*What is being asked*. Which lines in the records contain the string "satu"? Select each of them, treating uppercase and lowercase as different.

*Items stored from a collection*.

————

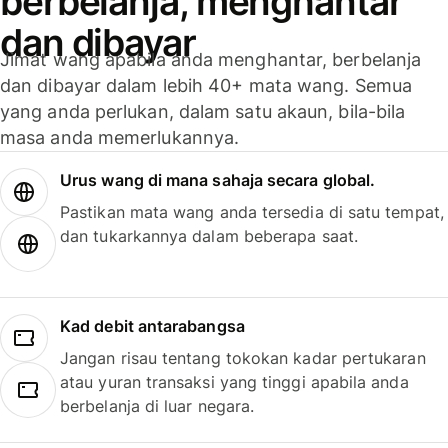
berbelanja, menghantar
dan dibayar
Jimat wang apabila anda menghantar, berbelanja
dan dibayar dalam lebih 40+ mata wang. Semua
yang anda perlukan, dalam satu akaun, bila-bila
masa anda memerlukannya.
Urus wang di mana sahaja secara global.
Pastikan mata wang anda tersedia di satu tempat,
dan tukarkannya dalam beberapa saat.
Kad debit antarabangsa
Jangan risau tentang tokokan kadar pertukaran
atau yuran transaksi yang tinggi apabila anda
berbelanja di luar negara.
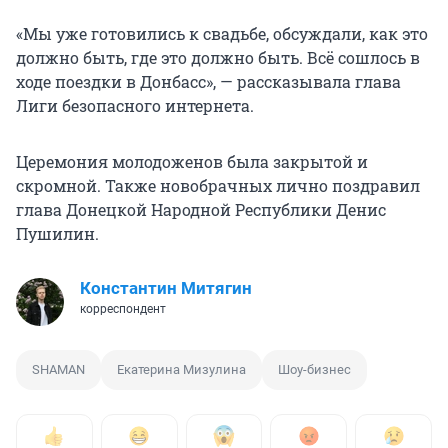
«Мы уже готовились к свадьбе, обсуждали, как это
должно быть, где это должно быть. Всё сошлось в
ходе поездки в Донбасс», — рассказывала глава
Лиги безопасного интернета.
Церемония молодоженов была закрытой и
скромной. Также новобрачных лично поздравил
глава Донецкой Народной Республики Денис
Пушилин.
Константин Митягин
корреспондент
SHAMAN
Екатерина Мизулина
Шоу-бизнес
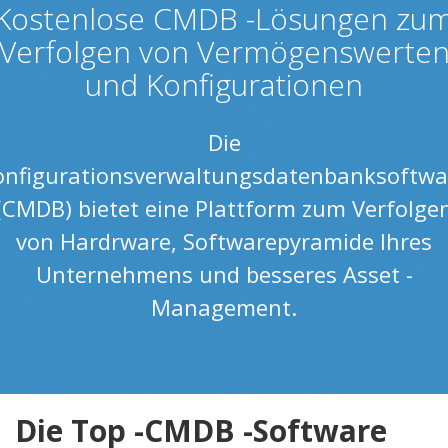
Kostenlose CMDB -Lösungen zu
Verfolgen von Vermögenswerte
und Konfigurationen
Die
onfigurationsverwaltungsdatenbanksoftwa
(CMDB) bietet eine Plattform zum Verfolge
von Hardrware, Softwarepyramide Ihres
Unternehmens und besseres Asset -
Management.
Die Top -CMDB -Software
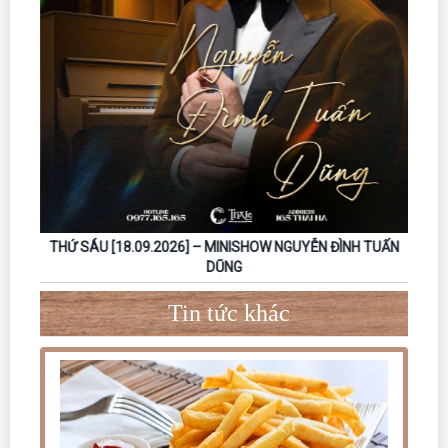
THỨ SÁU [18.09.2026] – MINISHOW NGUYỄN ĐÌNH TUẤN
DŨNG
Tin tức khác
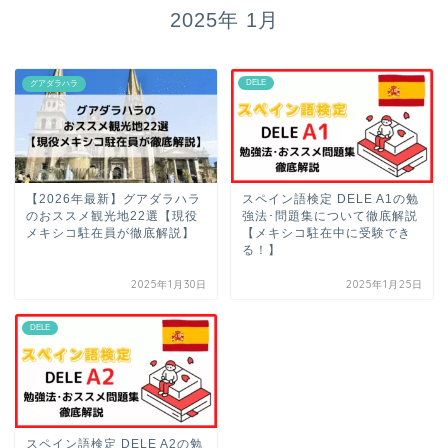
2025年 1月
DELE
グアダラハラ
【2026年最新】グアダラハラ
スペイン語検定 DELE A1の勉
のおススメ観光地22選【現役
強法･問題集について徹底解説
メキシコ駐在員が徹底解説】
【メキシコ駐在中に受験でき
る！】
2025年1月30日
2025年1月25日
DELE
スペイン語検定 DELE A2の勉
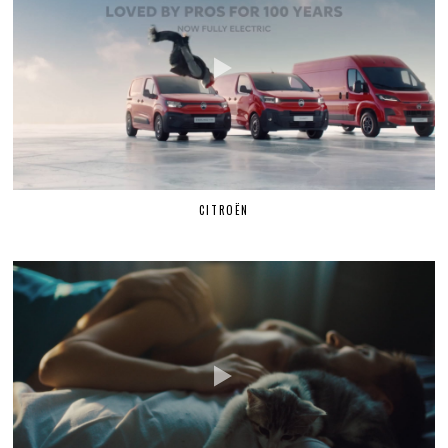
CITROËN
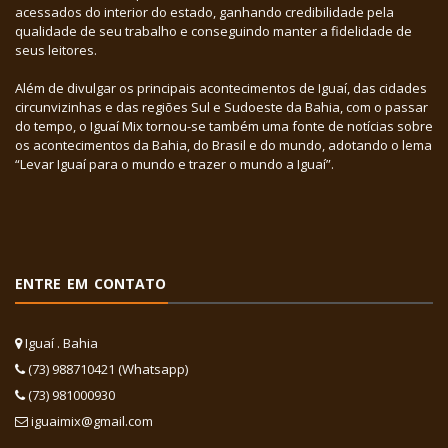
acessados do interior do estado, ganhando credibilidade pela
qualidade de seu trabalho e conseguindo manter a fidelidade de
seus leitores.
Além de divulgar os principais acontecimentos de Iguaí, das cidades
circunvizinhas e das regiões Sul e Sudoeste da Bahia, com o passar
do tempo, o Iguaí Mix tornou-se também uma fonte de notícias sobre
os acontecimentos da Bahia, do Brasil e do mundo, adotando o lema
“Levar Iguaí para o mundo e trazer o mundo a Iguaí”.
ENTRE EM CONTATO
Iguaí . Bahia
(73) 988710421 (Whatsapp)
(73) 981000930
iguaimix@gmail.com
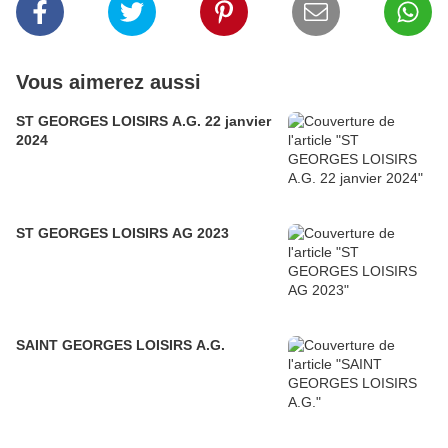
Vous aimerez aussi
ST GEORGES LOISIRS A.G. 22 janvier
2024
ST GEORGES LOISIRS AG 2023
SAINT GEORGES LOISIRS A.G.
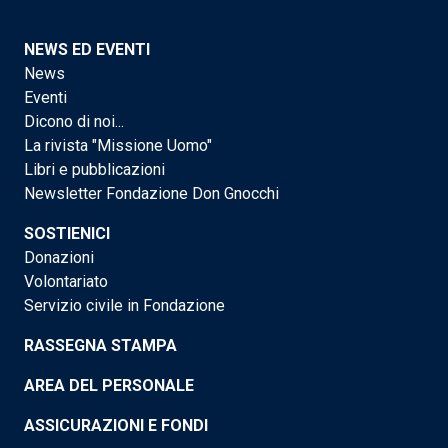
NEWS ED EVENTI
News
Eventi
Dicono di noi...
La rivista "Missione Uomo"
Libri e pubblicazioni
Newsletter Fondazione Don Gnocchi
SOSTIENICI
Donazioni
Volontariato
Servizio civile in Fondazione
RASSEGNA STAMPA
AREA DEL PERSONALE
ASSICURAZIONI E FONDI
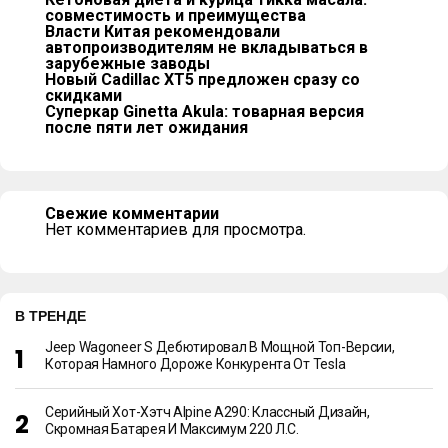
совместимость и преимущества
Власти Китая рекомендовали
автопроизводителям не вкладываться в
зарубежные заводы
Новый Cadillac XT5 предложен сразу со
скидками
Суперкар Ginetta Akula: товарная версия
после пяти лет ожидания
Свежие комментарии
Нет комментариев для просмотра.
В ТРЕНДЕ
Jeep Wagoneer S Дебютировал В Мощной Топ-Версии,
Которая Намного Дороже Конкурента От Tesla
Серийный Хот-Хэтч Alpine A290: Классный Дизайн,
Скромная Батарея И Максимум 220 Л.с.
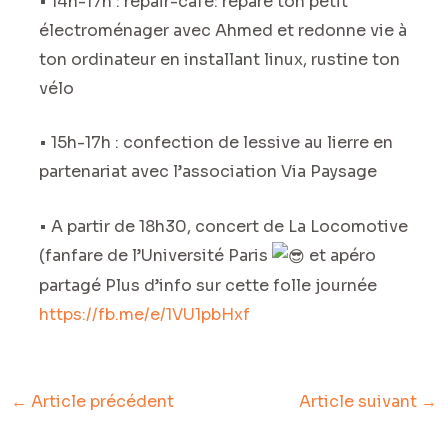
• 14h-17h : répair-café: répare ton petit
électroménager avec Ahmed et redonne vie à
ton ordinateur en installant linux, rustine ton
vélo
• 15h-17h : confection de lessive au lierre en
partenariat avec l’association Via Paysage
• A partir de 18h30, concert de La Locomotive
(fanfare de l’Université Paris
et apéro
partagé Plus d’info sur cette folle journée
https://fb.me/e/1VU1pbHxf
←
Article précédent
Article suivant
→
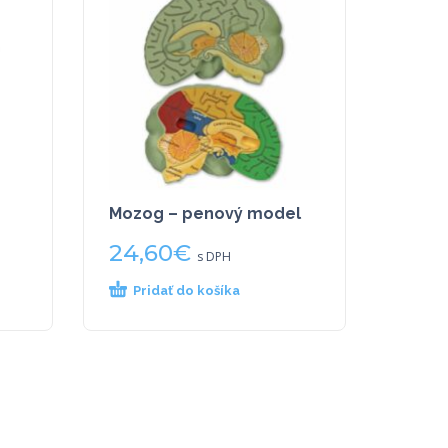
Mozog – penový model
24,60
€
s DPH
Pridať do košíka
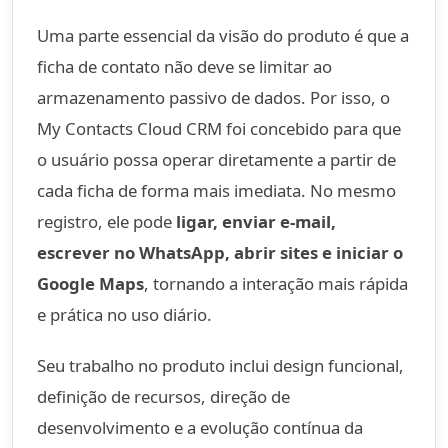
Uma parte essencial da visão do produto é que a
ficha de contato não deve se limitar ao
armazenamento passivo de dados. Por isso, o
My Contacts Cloud CRM foi concebido para que
o usuário possa operar diretamente a partir de
cada ficha de forma mais imediata. No mesmo
registro, ele pode
ligar, enviar e-mail,
escrever no WhatsApp, abrir sites e iniciar o
Google Maps
, tornando a interação mais rápida
e prática no uso diário.
Seu trabalho no produto inclui design funcional,
definição de recursos, direção de
desenvolvimento e a evolução contínua da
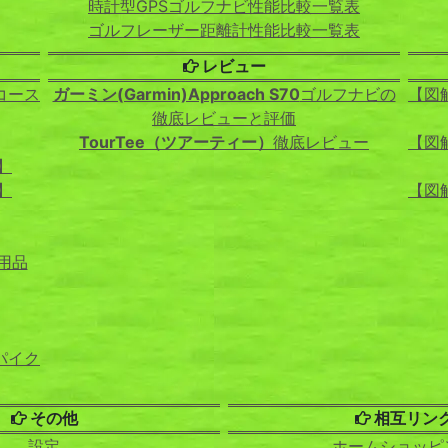
時計型GPSゴルフナビ性能比較一覧表
ゴルフレーザー距離計性能比較一覧表
レビュー
コース
ガーミン(Garmin)Approach S70
ゴルフナビの
【図
徹底レビューと評価
TourTee（ツアーティー）
徹底レビュー
【図
】
】
【図
用品
パイク
その他
相互リン
設定
ホームショッピ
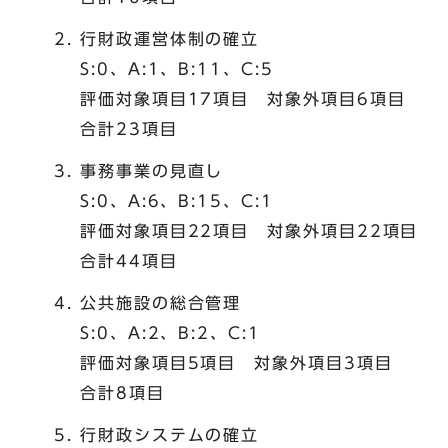
行財政運営体制の確立
S:0、A:1、B:11、C:5
評価対象項目17項目 対象外項目6項目
合計23項目
事務事業の見直し
S:0、A:6、B:15、C:1
評価対象項目22項目 対象外項目22項目
合計44項目
公共施設の総合管理
S:0、A:2、B:2、C:1
評価対象項目5項目 対象外項目3項目
合計8項目
行財政システムの確立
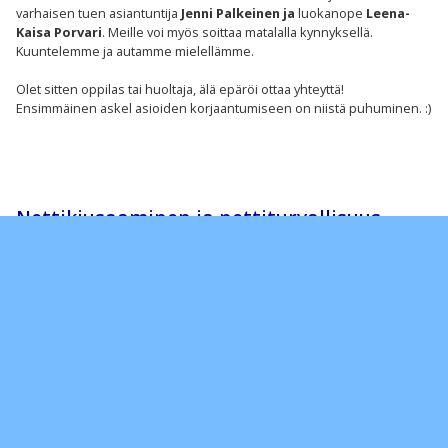
varhaisen tuen asiantuntija
Jenni Palkeinen ja
luokanope
Leena-
Kaisa Porvari
. Meille voi myös soittaa matalalla kynnyksellä.
Kuuntelemme ja autamme mielellämme.
Olet sitten oppilas tai huoltaja, älä epäröi ottaa yhteyttä!
Ensimmäinen askel asioiden korjaantumiseen on niistä puhuminen. :)
Nettikiusaaminen ja nettiturvallisuus
Power Point -esitys. josta löytyy videoita, informaatiota ja materiaalia
eri ikäisille oppilaille ja heidän kodeilleen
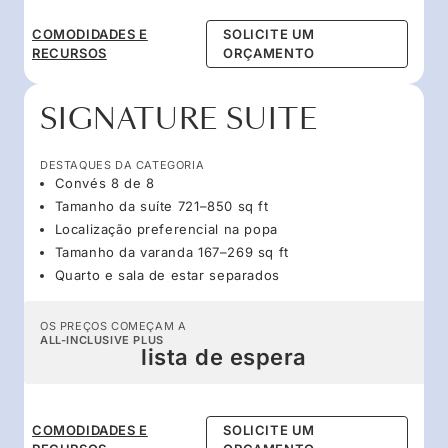
COMODIDADES E
SOLICITE UM
RECURSOS
ORÇAMENTO
SIGNATURE SUITE
DESTAQUES DA CATEGORIA
Convés 8 de 8
Tamanho da suíte 721–850 sq ft
Localização preferencial na popa
Tamanho da varanda 167–269 sq ft
Quarto e sala de estar separados
OS PREÇOS COMEÇAM A
ALL-INCLUSIVE PLUS
lista de espera
COMODIDADES E
SOLICITE UM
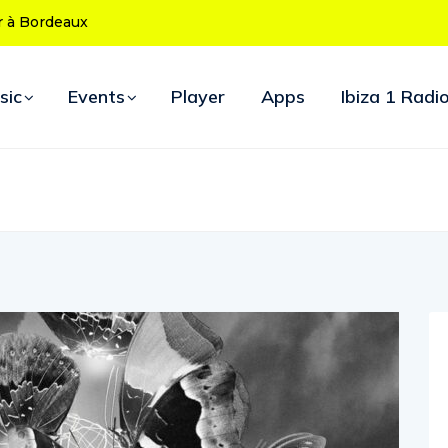
 ans : le programme des soirées d’ouverture
sic
Events
Player
Apps
Ibiza 1 Radi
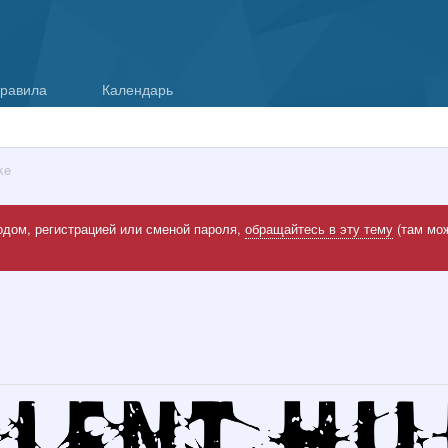
равила
Календарь
ke
одом, регистрацией или сменой пароля,
обращайтесь в эту тему
(там мож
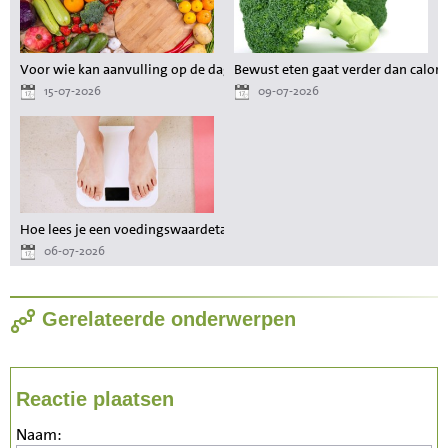
Voor wie kan aanvulling op de dagelijkse voeding waardevol zijn?
Bewust eten gaat verder dan calori
15-07-2026
09-07-2026
Hoe lees je een voedingswaardetabel als je wilt afvallen?
06-07-2026
Gerelateerde onderwerpen
Reactie plaatsen
Naam:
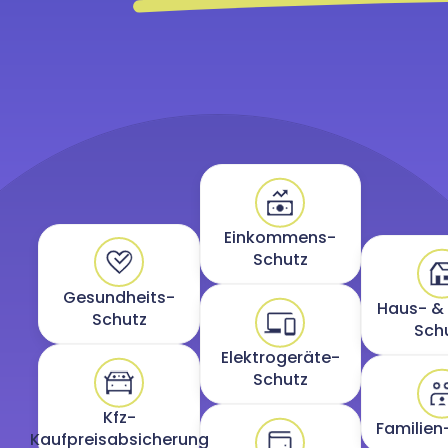
Einkommens-
Schutz
Gesundheits-
Haus- &
Schutz
Sch
Elektrogeräte-
Schutz
Kfz-
Familien
Kaufpreisabsicherung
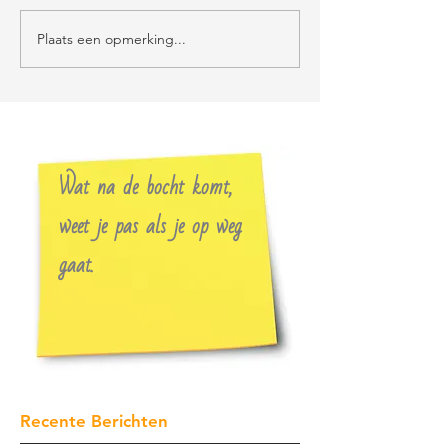
Plaats een opmerking...
Wat na de bocht komt,
weet je pas als je op weg
gaat.
Recente Berichten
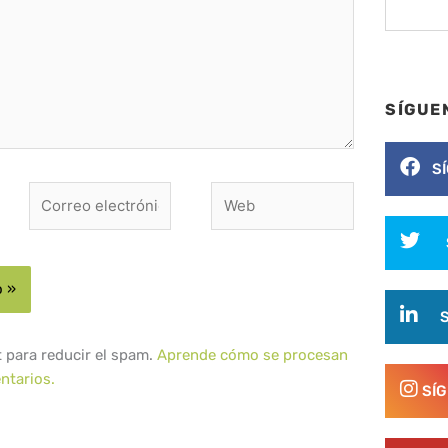
SÍGUE
S
Correo
Web
electrónico*
t para reducir el spam.
Aprende cómo se procesan
ntarios.
SÍ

————

*Response for this exercise*.
yang anda perlukan, dalam satu akaun, bila-bila
Pastikan mata wang anda tersedia di satu tempat,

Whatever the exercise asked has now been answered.